I have paired-end, demultiplexed data from Illumina GaIIx sequencing. Similar to above, the samples are spread across multiple lanes, and I plan to create a FeatureTable of each lane and then merge. However, I am unsure of how to import the data, as the file structure and name are not like the tutorials.
File structure and name: each lane file contains a separate file for each sample. Each sample file contains with file names similar to: s_2_1_sequence.txt, and the same file name is present for each sample (sample a bin 1 and sample b bin 2 have the same named files with presumably different info). I would also really rather not rename all of these files by hand.
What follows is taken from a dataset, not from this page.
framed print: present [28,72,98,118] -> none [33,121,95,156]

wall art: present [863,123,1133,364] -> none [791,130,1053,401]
What is the best way for me to import these files? (Casava?)
Thanks for your help! However, I was mistaken - these reads are mulitplexed paired-end fastq files, and do not seem to be compatible with a Fastq Manifest import. I’m considering trimming in Qiime 1 (per How to demultiplex fastq file that still includes Barcodes and LinkerPrimer?) but that seems to leave me in the same position I’m in now. (Data structure will be difficult to deal with, and it does not seem that qiime1 has a Fastq manifest function?)
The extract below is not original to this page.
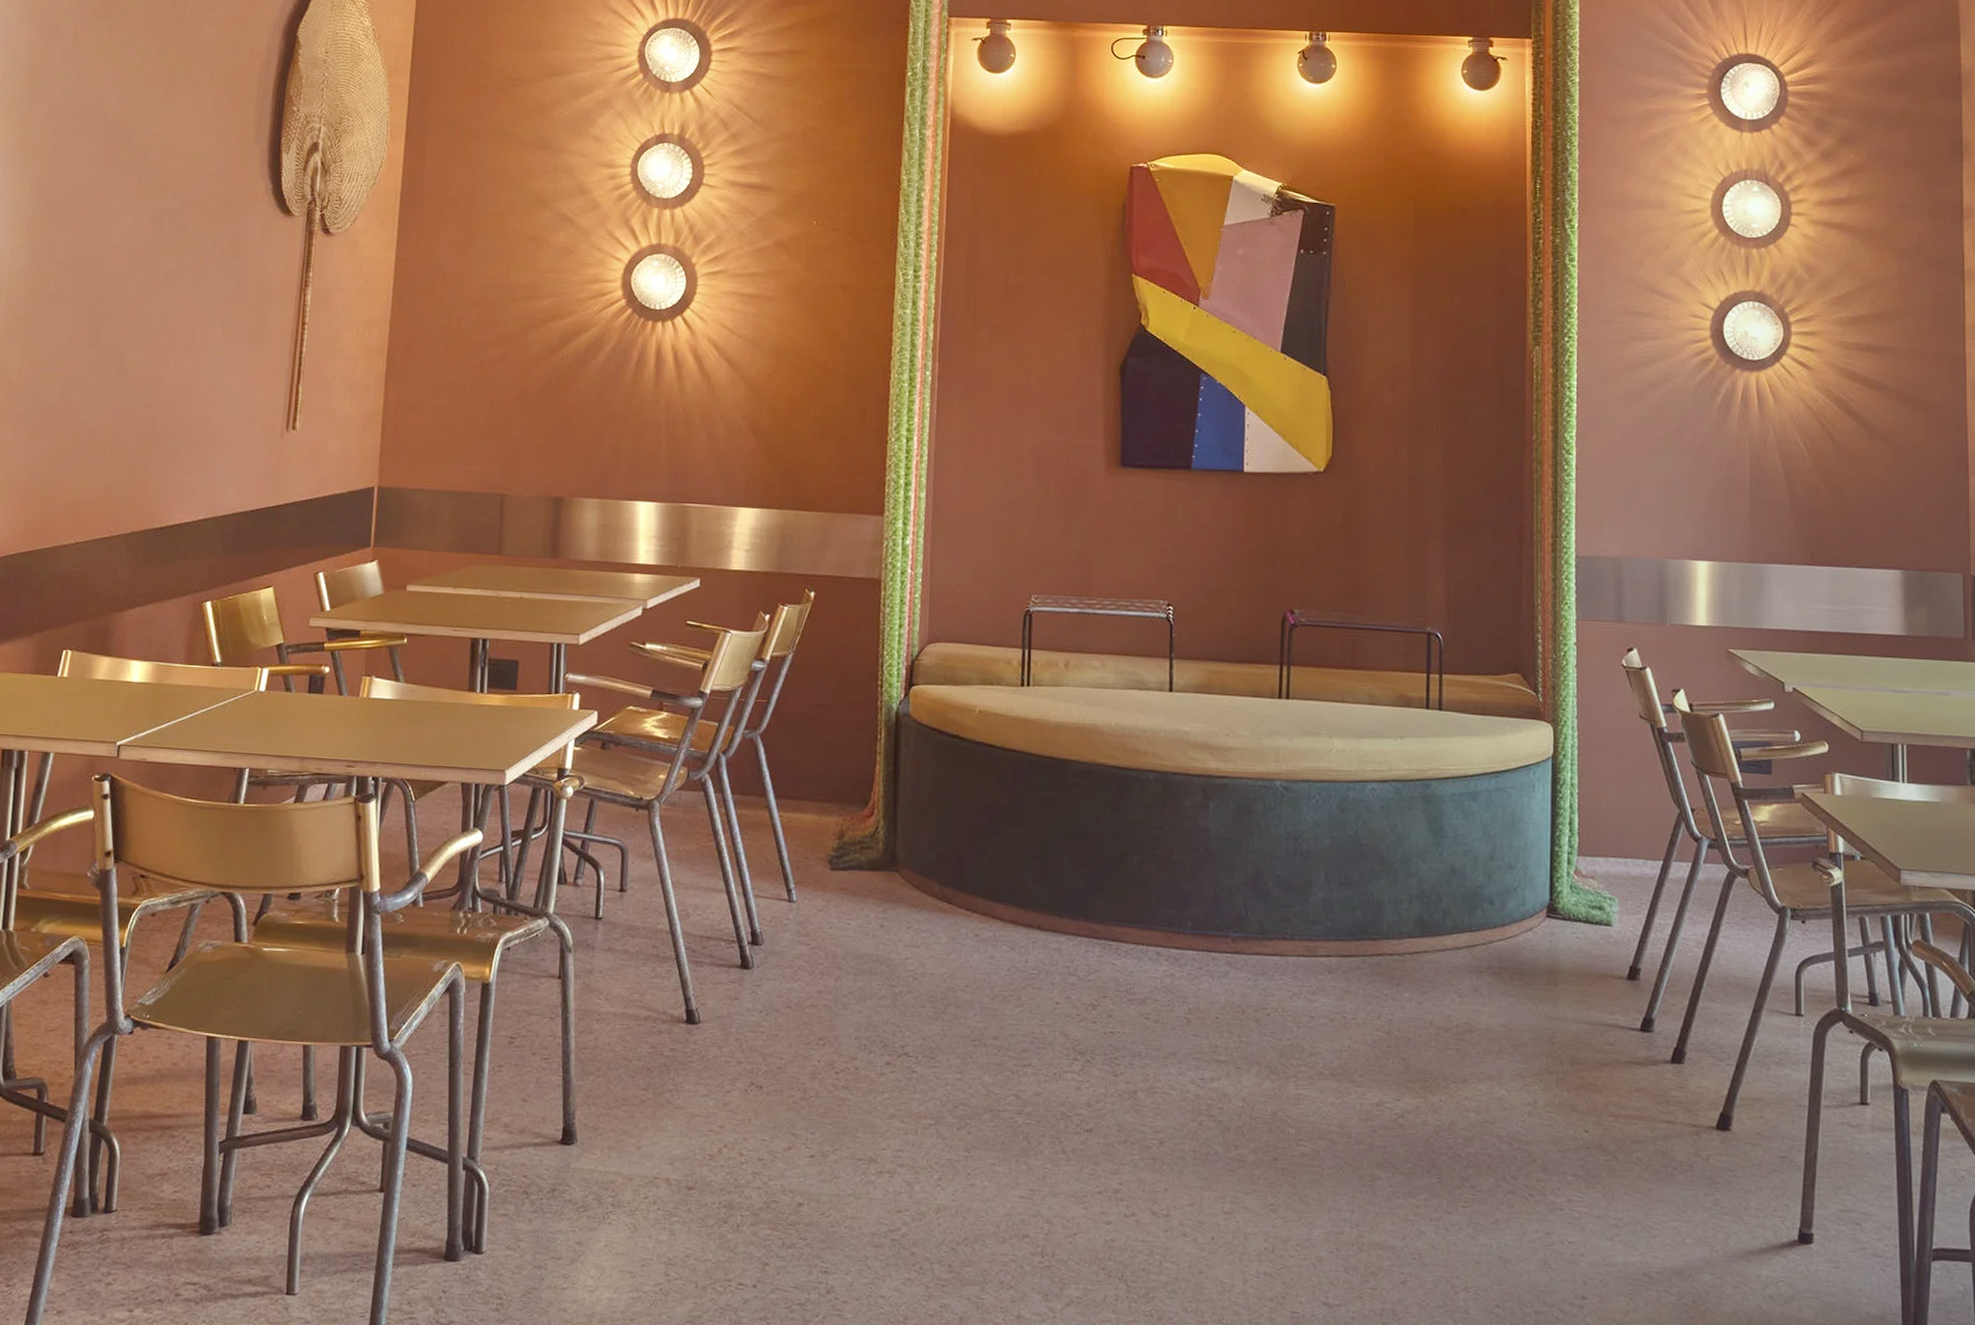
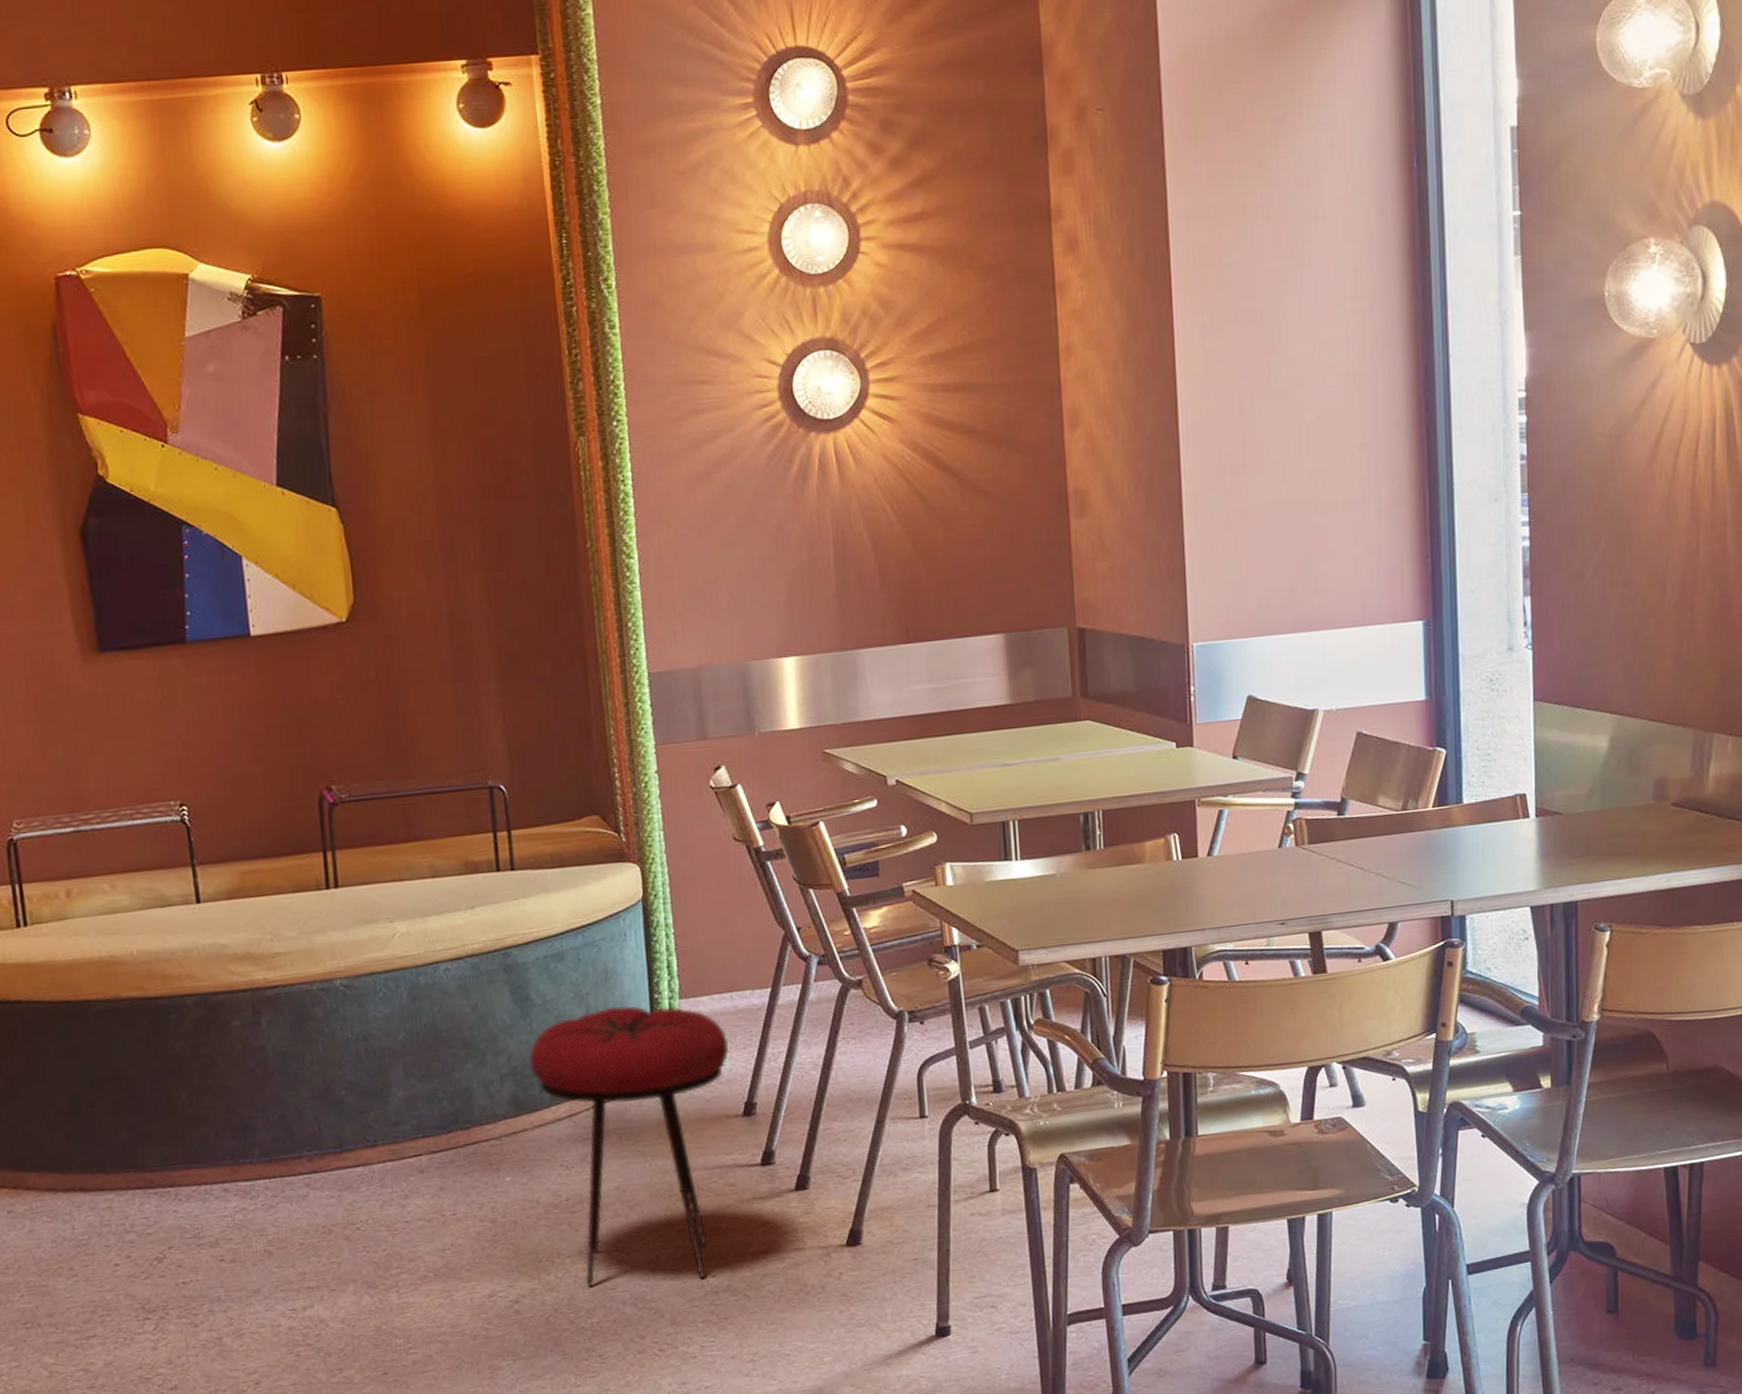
stool: none [1436,850,1620,1132] -> present [528,1006,730,1287]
SO: I altered my data structure, renamed all files, concatenated, and renamed file type so that the data matched the EMP protocol. The issue I’m having now is that when I try to import, I get the following error: There was a problem importing SD_Lane1: SD_Lane1/barcodes.fastq.gz is not a(n) FastqGzFormat file: Header on line 5 is not FASTQ, records may be misaligned
I’ve checked the header and this is what I have:
SampleID BarcodeSequence LinkerPrimerSequence
BM1Na CGTGAT caagcagaagacggcatacgagat
BM1Fa ACATCG caagcagaagacggcatacgagat
BM2Na GCCTAA caagcagaagacggcatacgagat
BM2Fa TGGTCA caagcagaagacggcatacgagat
BM3Na CACTGT caagcagaagacggcatacgagat
BM3Fa ATTGGC caagcagaagacggcatacgagat
BM4Na GATCTG caagcagaagacggcatacgagat
BM4Fa TCAAGT caagcagaagacggcatacgagat
BM6Na CTGATC caagcagaagacggcatacgagat
Any thoughts? Should I add more info to my barcodes file?
gah - I was right the first time, and then misread. These are demultiplexed fastq files, and I have begun to upload them using the fastQ manifest tutorial, removing the adapter on the forward read using cutadapt as you suggested, and trimming. This all seems to be going fine.
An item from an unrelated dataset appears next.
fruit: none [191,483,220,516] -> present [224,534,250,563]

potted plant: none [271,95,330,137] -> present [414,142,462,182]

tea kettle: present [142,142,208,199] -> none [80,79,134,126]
However, it takes over 8 hours to import a lane. I think that this is because I am running a UBUNTU subsystem on Windows 10 home, and I’ve read that this does not work well with qiime2. Is this correct? I’ve been using this set up on smaller data sets (a 454 project) but did not encounter this issue. I’ve already looked into using Docker, but that package seems to require Windows 10 Pro.